BYD-Aktie: Der grandiose Irrtum!

BYD-Aktie erholt sich leicht, bleibt aber charttechnisch schwach. Der Autobauer treibt seine Europa-Offensive mit acht neuen Modellen massiv voran.

Auf einen Blick:
  • Leichte Kurserholung nach Verlustserie
  • Charttechnisch weiter unter 10 Euro
  • Acht neue Modelle für Europa
  • Analysten sehen hohes Kurspotenzial

BYD ist gestern am Markt etwas zur Ruhe gekommen. Die Aktie verlor nicht wie in den Tagen zuvor. Diesmal konnte sie ein Plus von 0,7 % erwirtschaften. 8,56 Euro werden auf den Kurstafeln angezeigt.

Das ist allerdings noch kein Durchbruch nach oben. Die Aktie notiert aus Sicht der Charttechnik weiterhin in einer schwierigen Situation unterhalb von 10 Euro. Die Marke von 10 Euro war als wichtige runde Untergrenze formuliert und dargestellt worden. BYD lässt im Moment nicht erkennen, dass die Aktie schnell wieder ein Comeback über diese Linie schafft.

BYD: Wie lange dauert die Situation noch an?

Aus wirtschaftlicher Sicht ist der Abwärtsmarsch der Chinesen indes rätselhaft. So sind die Expansionspläne von BYD gerade in den letzten Tagen noch einmal unterstrichen worden. Es wurde bekannt, dass BYD im Sommer insgesamt acht neue Fahrzeuge in Europa an den Start bringen möchte. Dies wurde auf dem Goodwood Festival of Speed bekannt.

Unter anderem würde der Denza Z nach Europa gebracht. Dieser würde in einer sogenannten Racing-Version mit einem riesigen Heckspoiler ausgestattet sein. Zudem gäbe es ein Coupé sowie eine Straßenversion. Das ganze Projekt ist deshalb interessant, weil das Fahrzeug elektrisch angetrieben wird und bis zu 349 Stundenkilometer schnell fahren könne. Damit wird BYD auch im Segment der Sportwagen für Aufsehen sorgen.
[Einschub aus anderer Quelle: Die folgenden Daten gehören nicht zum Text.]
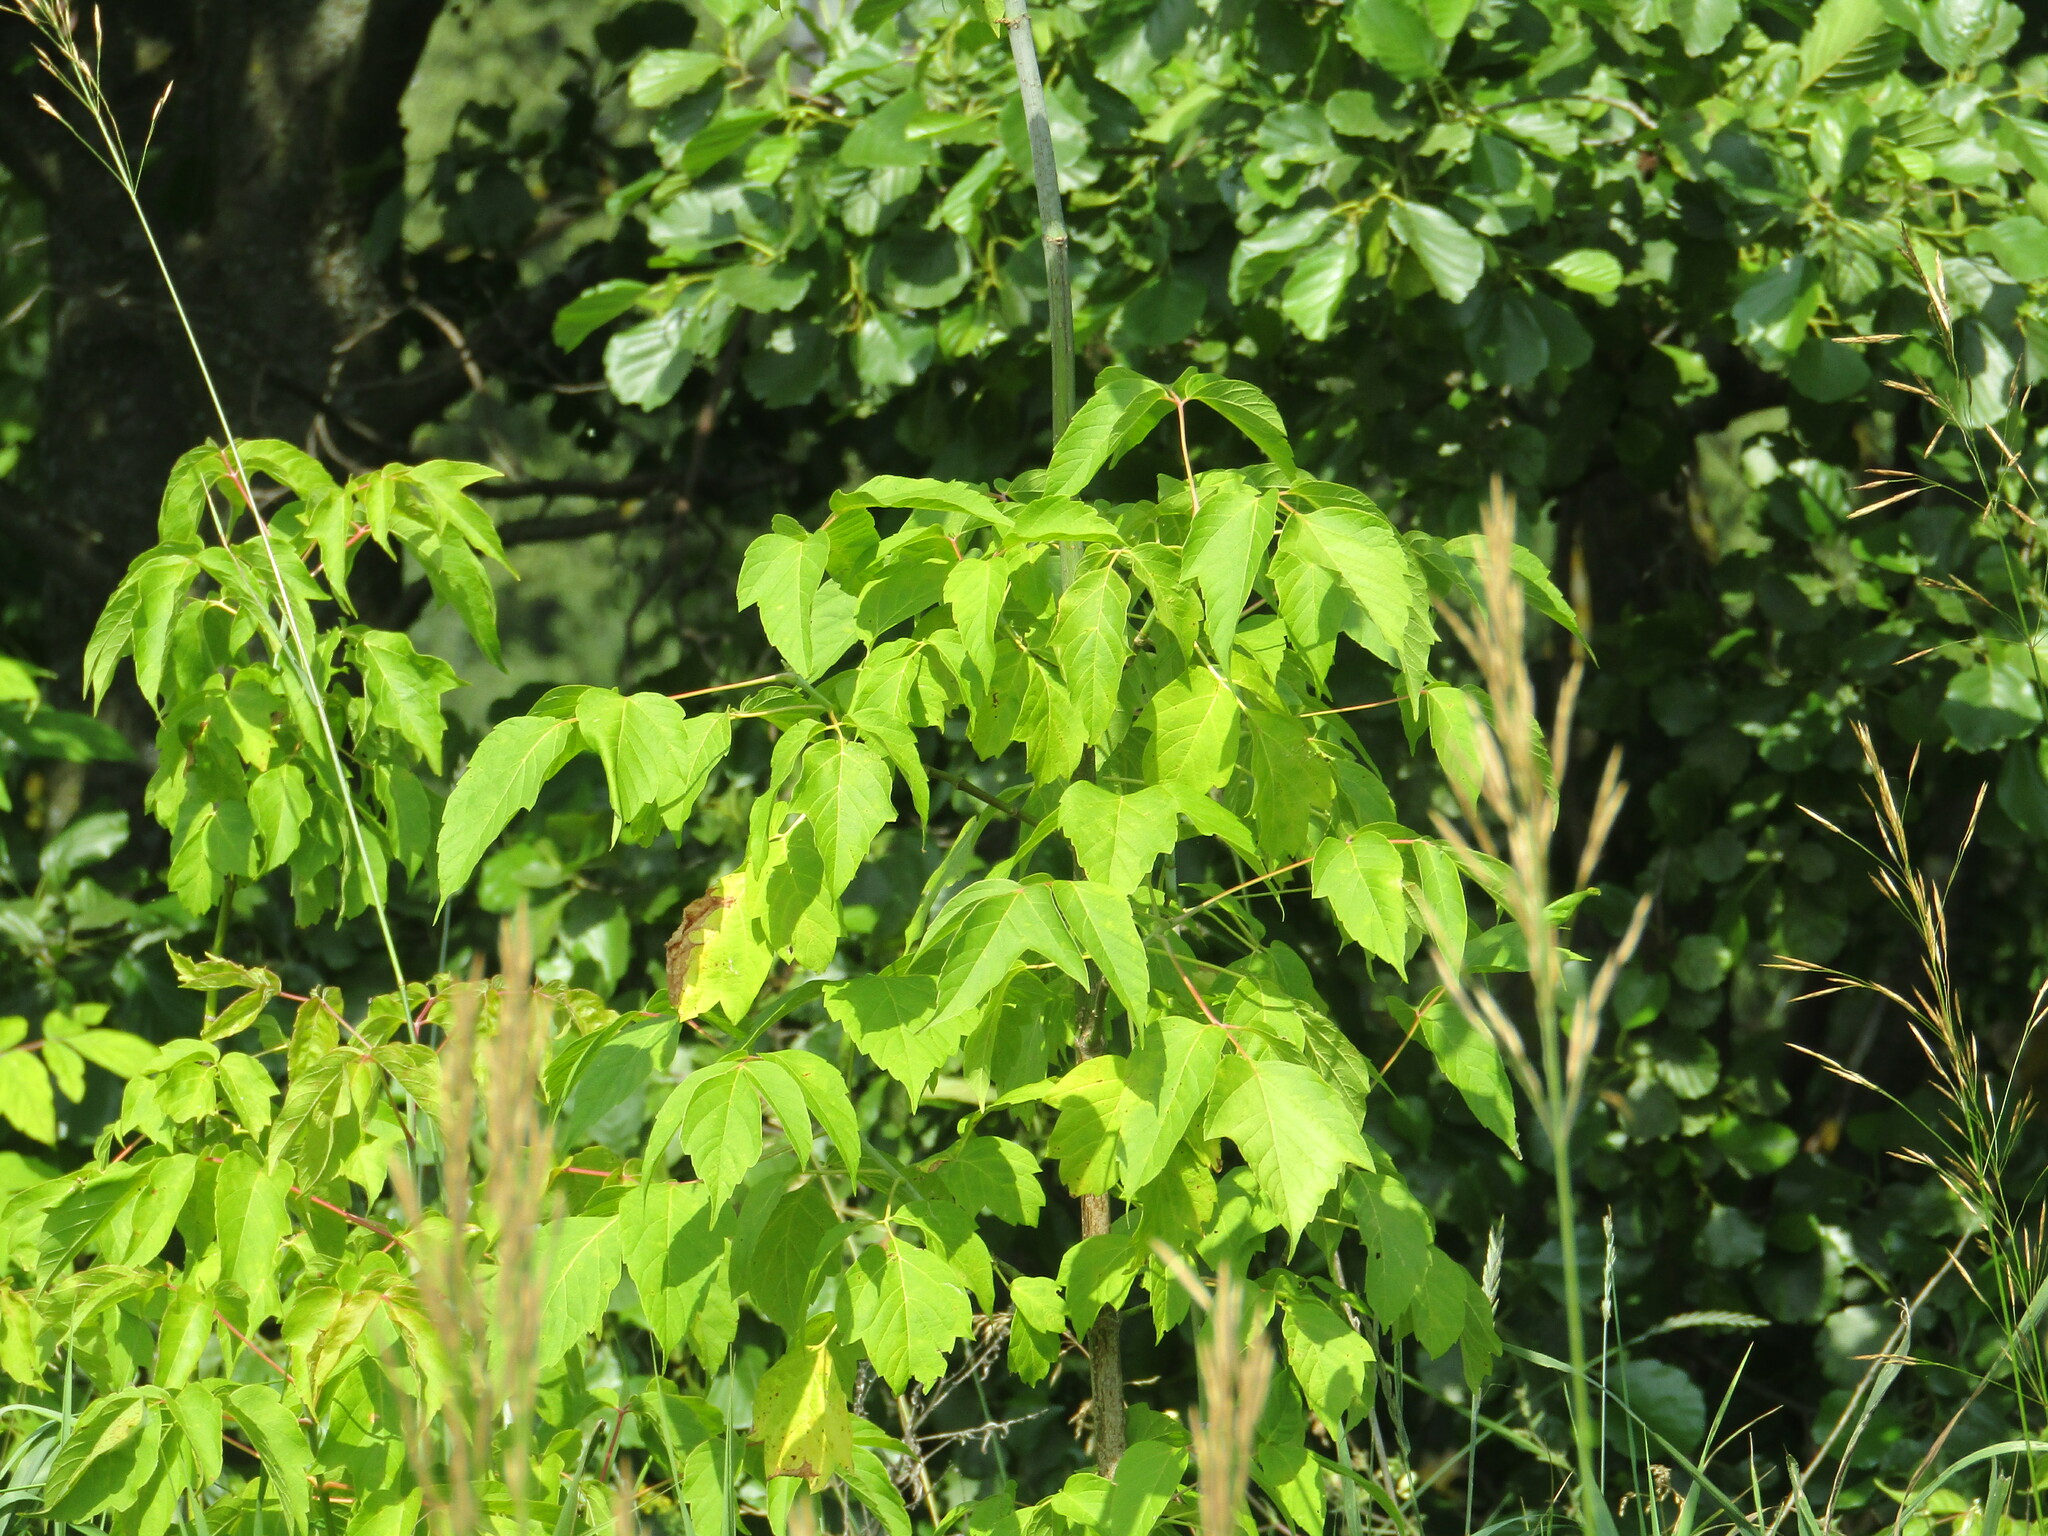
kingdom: Plantae
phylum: Tracheophyta
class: Magnoliopsida
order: Sapindales
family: Sapindaceae
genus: Acer
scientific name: Acer negundo
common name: Ashleaf maple
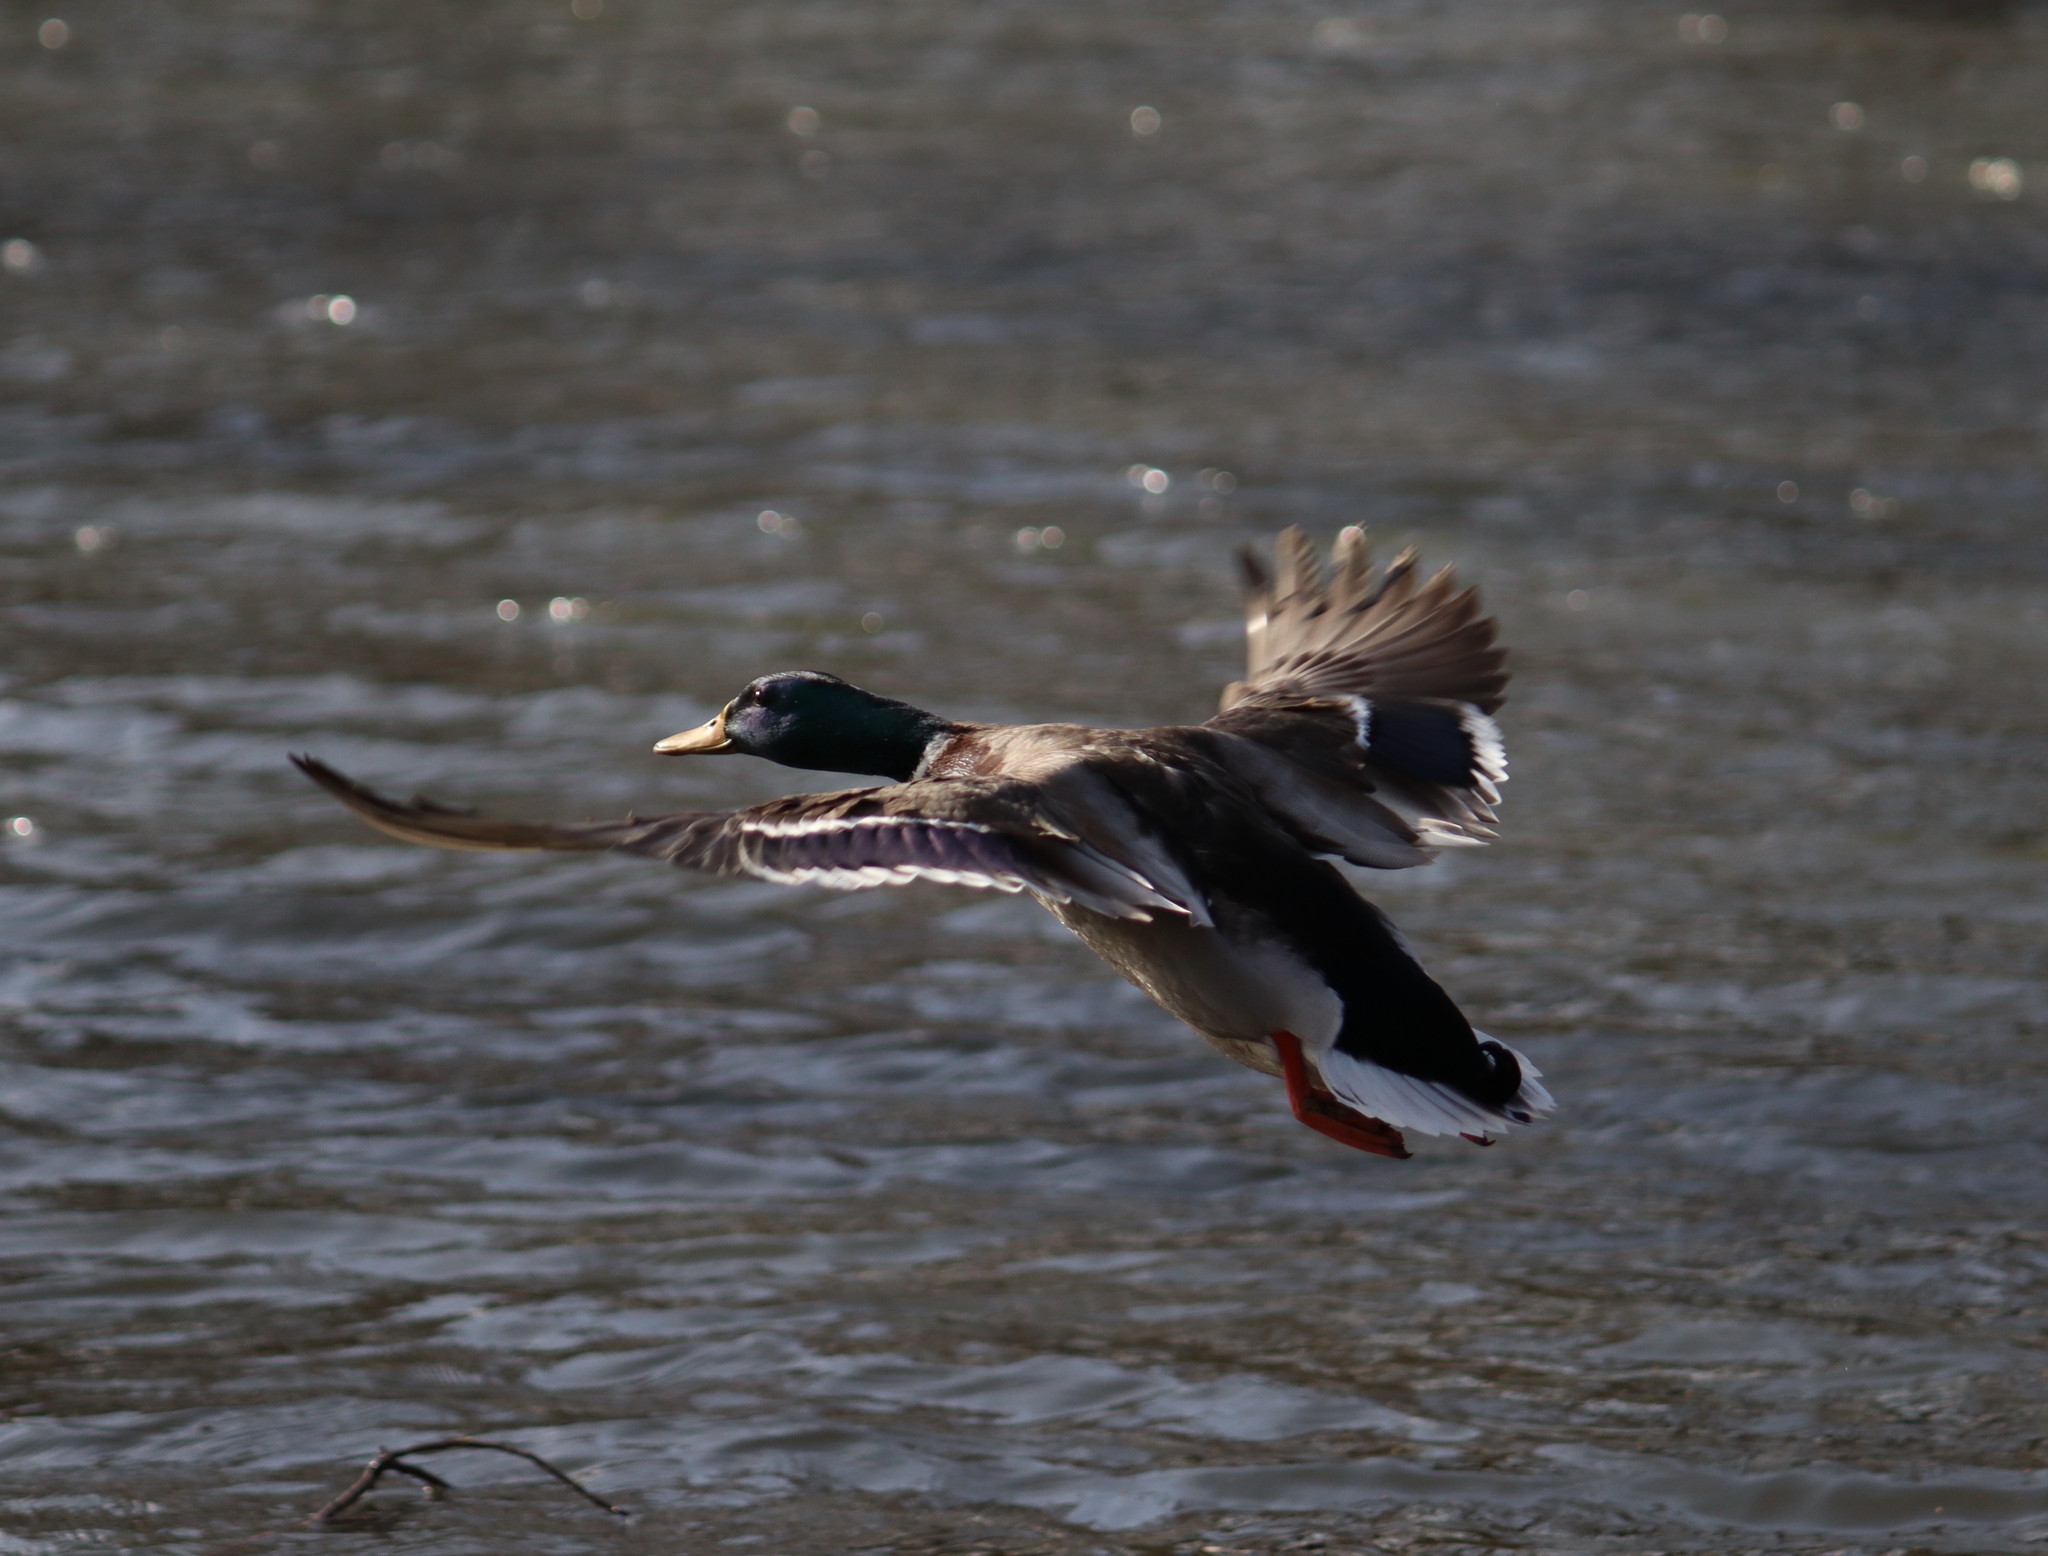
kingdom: Animalia
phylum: Chordata
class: Aves
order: Anseriformes
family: Anatidae
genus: Anas
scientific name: Anas platyrhynchos
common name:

Zudem würde ein Van für Großfamilien vorgestellt. Mit dem Dolphin Surf soll außerdem ein Kleinwagen für die größeren Metropolen Europas auf den Markt kommen. Darüber hinaus soll ein Pick-up mit Hybridantrieb eingeführt werden.

Insgesamt also kann man davon sprechen, dass BYD seinen Plan, nach Europa zu expandieren, massiv weiter ausbaut und konsequent verfolgt. Dazu zählt auch, dass BYD inzwischen in Europa produziert und damit versucht, Handelszölle zu umgehen.

BYD Aktie Chart

Die Märkte stehen chinesischen Unternehmen allerdings gerade wegen der Handelszölle weiterhin recht skeptisch gegenüber. Das heißt, der Aktienmarkt selbst hat den Daumen immer noch gesenkt. Der Abwärtstrend ist mit einem Abstand von über 20 % zu wichtigen Indikatoren sehr stark.

Auf der anderen Seite sehen Analysten für die Aktie weiterhin ein erhebliches Potenzial und formulieren unverändert sehr hohe Kursziele.